Pour Bruno Rocher, la question se pose d’associer les concepteurs de jeux eux-mêmes aux messages de santé publique : « Il n’est pas question de diaboliser les jeux vidéo et de freiner un mouvement sociétal, mais de l’accompagner de la manière la plus sûre possible pour les enfants comme pour les adultes.« À ses yeux, cela devrait être au législateur de faire cet arbitrage, mais l’enjeu est complexe : « En Asie, des couvres-feux numériques ont été décidés.

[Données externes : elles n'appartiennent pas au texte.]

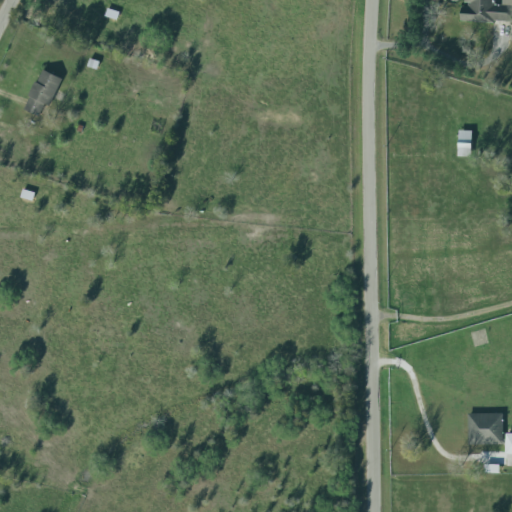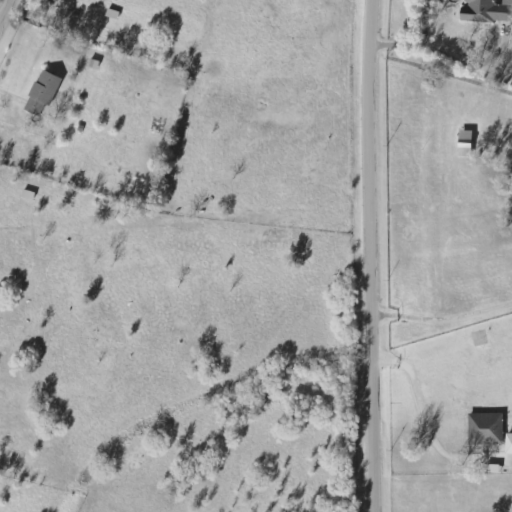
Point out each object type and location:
building: (487, 11)
road: (7, 15)
road: (437, 53)
building: (43, 92)
road: (372, 255)
road: (444, 319)
road: (424, 421)
building: (485, 429)
building: (488, 431)
building: (508, 444)
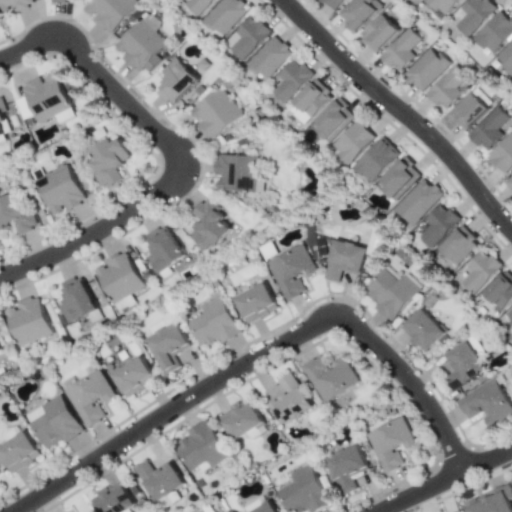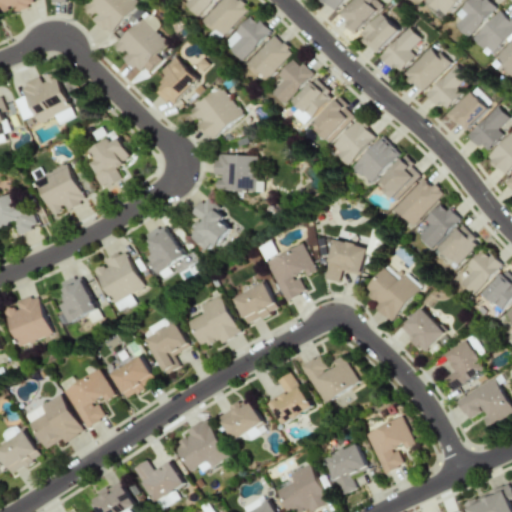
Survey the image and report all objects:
building: (62, 0)
building: (332, 3)
building: (15, 4)
building: (196, 5)
building: (440, 5)
building: (108, 12)
building: (357, 13)
building: (223, 15)
building: (472, 15)
street lamp: (73, 20)
building: (378, 32)
building: (493, 32)
building: (246, 37)
building: (141, 42)
building: (400, 49)
building: (268, 57)
building: (426, 68)
street lamp: (4, 73)
building: (290, 79)
building: (176, 81)
building: (446, 87)
building: (312, 97)
building: (41, 98)
street lamp: (111, 110)
road: (401, 110)
building: (466, 111)
building: (64, 115)
building: (300, 115)
building: (331, 119)
building: (488, 129)
building: (352, 141)
street lamp: (201, 153)
road: (179, 154)
building: (375, 159)
building: (108, 160)
building: (398, 178)
building: (59, 189)
building: (417, 201)
building: (14, 213)
building: (208, 225)
building: (435, 225)
street lamp: (55, 237)
building: (459, 244)
building: (163, 248)
building: (345, 259)
building: (480, 270)
building: (291, 271)
building: (118, 277)
building: (499, 289)
building: (391, 291)
building: (76, 299)
building: (123, 303)
building: (256, 303)
building: (27, 321)
street lamp: (293, 321)
building: (214, 322)
building: (422, 330)
building: (475, 345)
building: (168, 346)
road: (259, 356)
building: (463, 364)
street lamp: (416, 370)
building: (133, 377)
building: (330, 377)
street lamp: (245, 379)
building: (89, 397)
building: (289, 400)
building: (486, 403)
street lamp: (133, 417)
building: (53, 421)
building: (242, 421)
building: (389, 443)
building: (201, 447)
building: (18, 452)
building: (346, 467)
building: (159, 478)
road: (447, 479)
street lamp: (78, 485)
building: (302, 492)
building: (112, 499)
building: (168, 499)
building: (491, 502)
building: (265, 508)
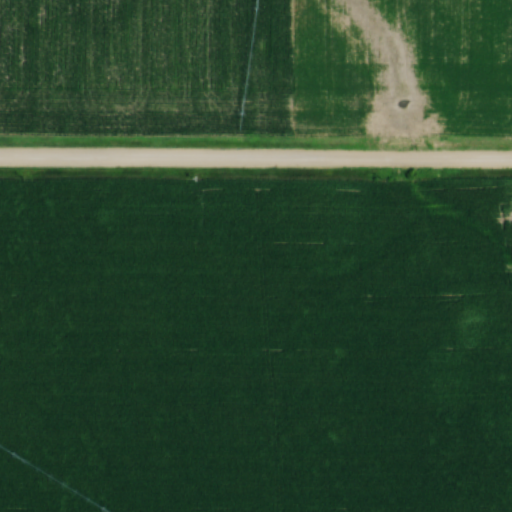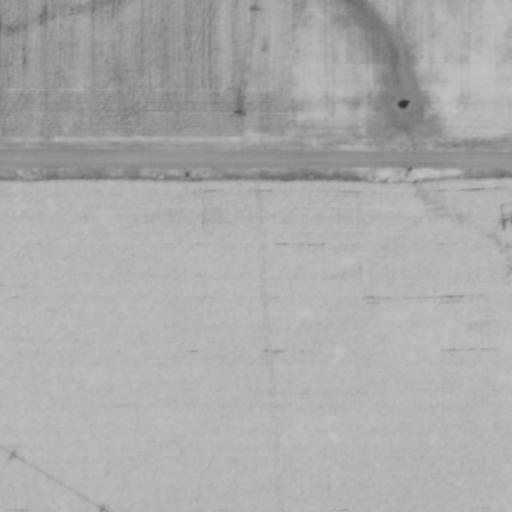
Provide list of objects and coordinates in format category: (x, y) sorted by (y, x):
road: (256, 153)
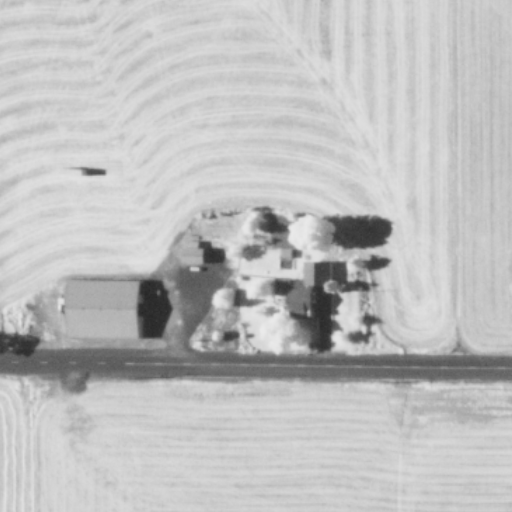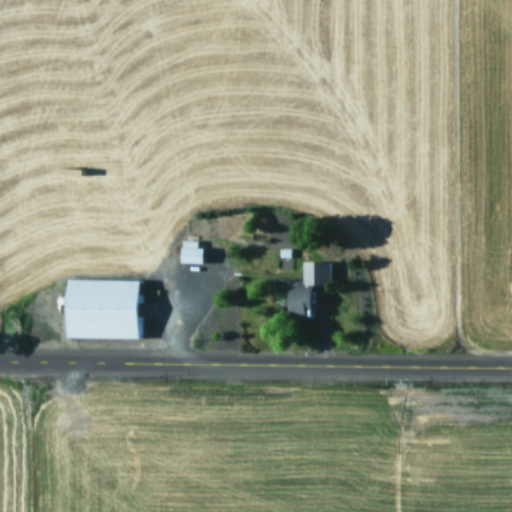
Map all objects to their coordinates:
building: (192, 252)
crop: (256, 256)
building: (282, 286)
building: (308, 288)
building: (104, 308)
road: (256, 360)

Au nom des libertés publiques, je ne suis pas sûr que ça soit une très bonne chose… »

D’autant que les phénomènes d’addiction peuvent se reporter sur d’autres supports, si le jeu vidéo devient trop contraignant. « Ce que l’on observe chez nos patients, c’est que s’ils ne décompensent pas sur les jeux, ils décompensent ailleurs… On ne va pas produire une loi pour tout débordement éducatif. » Pour le praticien, il serait plus utile de proposer de l’accompagnement familial autour de ces nouveaux médias.

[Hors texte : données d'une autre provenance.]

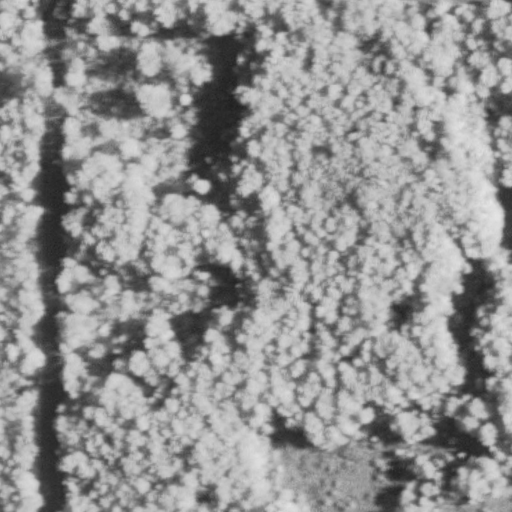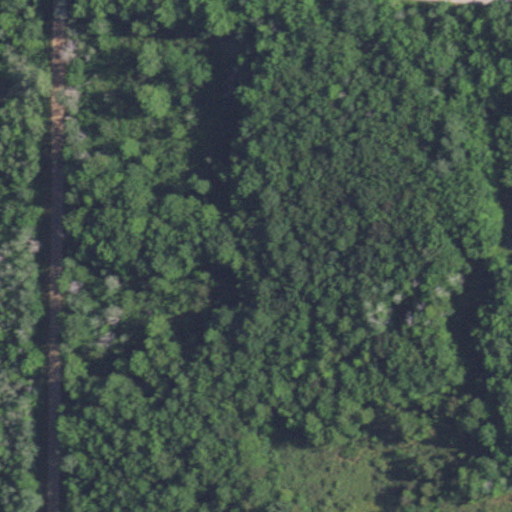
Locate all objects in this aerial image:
road: (54, 256)
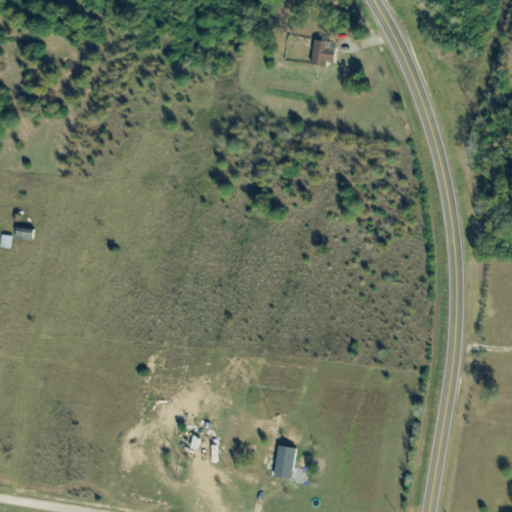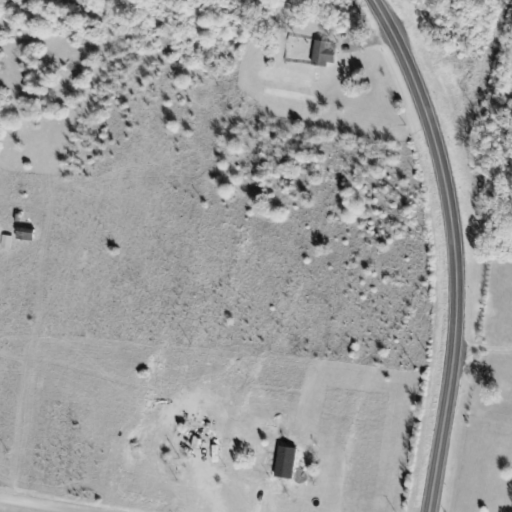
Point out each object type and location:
building: (326, 55)
building: (0, 235)
road: (455, 249)
building: (289, 463)
road: (45, 504)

Pour les adolescents qu’il rencontre au CHU, le principal problème est celui de l’engagement dans le jeu vidéo. Pour passer au niveau supérieur, il faut soit jouer suffisamment longtemps, soit payer pour avancer plus rapidement : « On n’est pas dans le jeu de hasard, mais dans le fait de monétiser du temps…Pour le joueur, il faut montrer qu’on est puissant, et cela passe par l’achat d’attirail, des produits qui peuvent coûter cher[…] Jeux d’argent et adolescents ne font pas bon ménage, c’est d’ailleurs interdit. Mais qu’est-ce qui rentre ou non dans le concept de jeu d’argent ? C’est effectivement un peu flou. »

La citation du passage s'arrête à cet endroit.